▶ **Document extract**:

----------

It's official. Britain's absence from the global war on public corruption is now a full-fledged scandal. Nearly ten years after the U.K. ratified the Anti-Bribery Convention of the Organisation for Economic Co-operation and Development (OECD), there hasn't been a single British prosecution. And as England shirks, its friends are both baffled and alarmed.

The only investigation of overseas graft launched by the Serious Fraud Office involved BAE's alleged billion-pound bribe to Saudi royals. But Prime Minister Tony Blair quashed the inquiry last year, spooking the international community. As the Wall Street Journal said, "The OECD, which isn't prone to naming and shaming uncooperative member states took the unusual step of voicing 'serious concerns.' But that didn't move Mr. Blair, who warned the probe could harm relations with Saudi Arabia." The New York Times reported that during the OECD's recent tenth anniversary celebration of the Anti-Bribery Convention in Rome, its head, Angel Gurria, said "national security concerns — the reason Mr. Blair gave for terminating the BAE investigation in Britain — 'should not be used' as a reason for quashing bribery investigations. He also voiced concern that anti-corruption efforts were in danger of weakening. "

Meanwhile, the U.S. Department of Justice is finding creative ways to work around recalcitrant U.K. prosecutors. The Americans have opened their own investigation of BAE, collecting evidence by flying at least one British witness to Washington, routing him through Paris to avoid attention. When that maneuver came to light, how did Whitehall react? It protested to U.S. authorities and warned the witness to mind his manners.

----------

▶ **Your assignment**: Reproduce, word for word, the stretch of the piece on Britain's bribery prosecutions above from "It's official. Britain's" through "baffled and alarmed.".

▶ **Data extract**:
----------

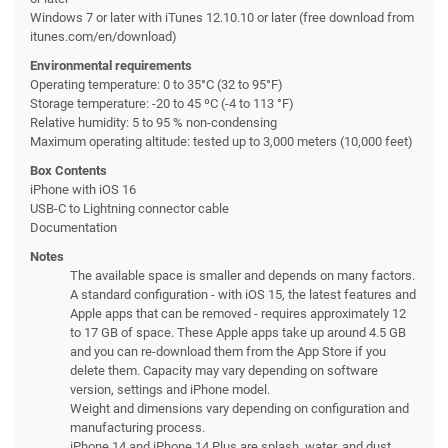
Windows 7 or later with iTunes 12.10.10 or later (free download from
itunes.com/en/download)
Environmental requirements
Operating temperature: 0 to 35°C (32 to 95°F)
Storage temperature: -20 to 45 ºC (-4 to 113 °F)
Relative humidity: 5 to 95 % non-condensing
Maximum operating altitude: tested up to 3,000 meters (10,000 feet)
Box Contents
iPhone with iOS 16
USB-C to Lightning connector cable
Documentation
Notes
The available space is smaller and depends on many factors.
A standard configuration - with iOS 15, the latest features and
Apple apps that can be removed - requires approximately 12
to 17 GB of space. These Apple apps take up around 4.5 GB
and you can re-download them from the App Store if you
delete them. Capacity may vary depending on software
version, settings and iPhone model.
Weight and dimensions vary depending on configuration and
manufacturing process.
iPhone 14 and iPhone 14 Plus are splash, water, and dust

----------

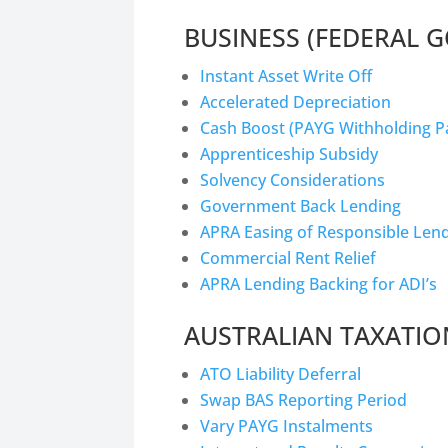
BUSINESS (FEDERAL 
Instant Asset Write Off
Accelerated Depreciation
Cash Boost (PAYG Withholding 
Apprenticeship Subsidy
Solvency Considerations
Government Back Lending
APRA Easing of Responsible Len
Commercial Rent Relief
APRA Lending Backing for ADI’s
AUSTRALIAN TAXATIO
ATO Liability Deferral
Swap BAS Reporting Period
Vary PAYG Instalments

----------

▶ **Finished exercise**:
It's official. Britain's absence from the global war on public corruption is now a full-fledged scandal. Nearly ten years after the U.K. ratified the Anti-Bribery Convention of the Organisation for Economic Co-operation and Development (OECD), there hasn't been a single British prosecution. And as England shirks, its friends are both baffled and alarmed.